La compleja situación de los países de la Unión Europea obligará a acoger obligatoriamente a los refugiados de hoy, pero todo hace prever que esta emigración se prolongará a menos que se intervenga directamente en los países. Es inviable una decisión del Consejo de Seguridad en este sentido, porque Rusia y China votarían en contra. No cabe, pues, confiar en la existencia de un paraguas legal que permita actuaciones militares que, por otra parte, tampoco resultan muy efectivas. La inestabilidad de la zona parece asegurada, pero entre los que pretenden entrar en la UE cabe añadir a los afganos, que escapan de las acciones de los talibanes. Occidente les abandonó a su suerte. Tampoco faltan paquistaníes o yemeníes. La UE no es capaz de resolver todos los casos que, por unas u otras razones, buscan en la emigración su salida personal o familiar. La globalización sólo afecta a economías y pocos parecen haber pensado en las personas.
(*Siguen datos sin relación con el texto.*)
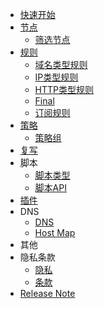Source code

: <!-- docs/_sidebar.md -->

* [快速开始](cn/guide.md)
* [节点](cn/node.md)
    * [筛选节点](cn/nodefilter.md)
* [规则](cn/rule.md)
    * [域名类型规则](cn/domain_rule.md)
    * [IP类型规则](cn/ip_rule.md)
    * [HTTP类型规则](cn/http_rule.md)
    * [Final](cn/final_rule.md)
    * [订阅规则](cn/sub_rule.md)
* [策略](cn/policy.md)
    * [策略组](cn/policygroup.md)
* [复写](cn/rewrite.md)
* 脚本
    * [脚本类型](cn/script.md)
    * [脚本API](cn/script_api.md)
* [插件](cn/plugin.md)
* DNS
    * [DNS](cn/dns.md)
    * [Host Map](cn/hostmap.md)
* 其他
* 隐私条款
    * [隐私](cn/privacy.md)
    * [条款](cn/terms.md)
* [Release Note](cn/release.md)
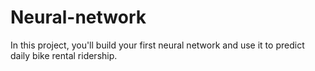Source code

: # Neural-network
In this project, you'll build your first neural network and use it to predict daily bike rental ridership.
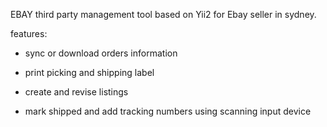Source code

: EBAY third party management tool based on Yii2 for Ebay seller in sydney.

features:

* sync or download orders information

* print picking and shipping label

* create and revise listings

* mark shipped and add tracking numbers using scanning input device
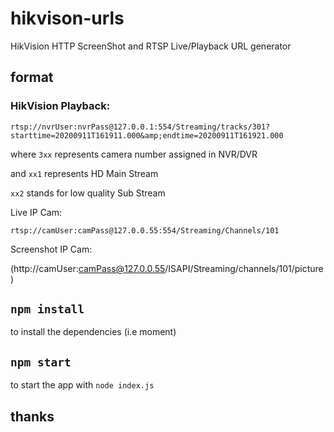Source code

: # hikvison-urls

HikVision HTTP ScreenShot and RTSP Live/Playback URL generator

## format

### HikVision Playback:

`rtsp://nvrUser:nvrPass@127.0.0.1:554/Streaming/tracks/301?starttime=20200911T161911.000&amp;endtime=20200911T161921.000`


where `3xx` represents camera number assigned in NVR/DVR

and `xx1` represents HD Main Stream

`xx2` stands for low quality Sub Stream


Live IP Cam:

`rtsp://camUser:camPass@127.0.0.55:554/Streaming/Channels/101`


Screenshot IP Cam:

(http://camUser:camPass@127.0.0.55/ISAPI/Streaming/channels/101/picture)

## `npm install`

to install the dependencies (i.e moment)

## `npm start`

to start the app with `node index.js`

## thanks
Cuantos lleguen a la UE han de ser debidamente identificados y habrá que resolver su situación laboral en unos tres meses. En países como España, con tan alta cifra de paro, no va a resultar sencillo. Y en buena parte de Europa (incluida Alemania) la xenofobia se verá acrecentada. Mientras se mantenga en la memoria la imagen del niño tendido en la playa no faltarán buenas intenciones. Pero la realidad no está forjada tan sólo por imágenes. ¡Cuántos niños no han sido sacrificados, incluso crucificados, en estas brutales luchas de los países en guerras interiores y cuántos no habrán muerto de hambre! Tenemos la fortuna de formar parte de sociedades que superaron situaciones semejantes. A los problemas internos de cada país de la Unión se le exigirá una cuota de solidaridad. ¿Quién puede negarse? Pero la solución no reside en la acogida. Ellos, los otros, no quieren abandonar su país. A ello debemos aplicarnos.